Data excerpts
= = =

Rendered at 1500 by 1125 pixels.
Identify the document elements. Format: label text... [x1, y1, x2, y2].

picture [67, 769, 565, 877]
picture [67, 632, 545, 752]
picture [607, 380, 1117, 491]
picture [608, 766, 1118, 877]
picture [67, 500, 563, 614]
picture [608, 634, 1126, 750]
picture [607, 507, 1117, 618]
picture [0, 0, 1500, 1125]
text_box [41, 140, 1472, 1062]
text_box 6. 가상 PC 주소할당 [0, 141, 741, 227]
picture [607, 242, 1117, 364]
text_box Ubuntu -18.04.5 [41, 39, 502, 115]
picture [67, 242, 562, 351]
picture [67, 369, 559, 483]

= = =

Write out each record again, keeping every word as it is.

§ Problem solution:
Rendered at 1500 by 1125 pixels.
Identify the document elements. Format: label text... [x1, y1, x2, y2].

picture [67, 769, 565, 877]
picture [67, 632, 545, 752]
picture [607, 380, 1117, 491]
picture [608, 766, 1118, 877]
picture [67, 500, 563, 614]
picture [608, 634, 1126, 750]
picture [607, 507, 1117, 618]
picture [0, 0, 1500, 1125]
text_box [41, 140, 1472, 1062]
text_box 6. 가상 PC 주소할당 [0, 141, 741, 227]
picture [607, 242, 1117, 364]
text_box Ubuntu -18.04.5 [41, 39, 502, 115]
picture [67, 242, 562, 351]
picture [67, 369, 559, 483]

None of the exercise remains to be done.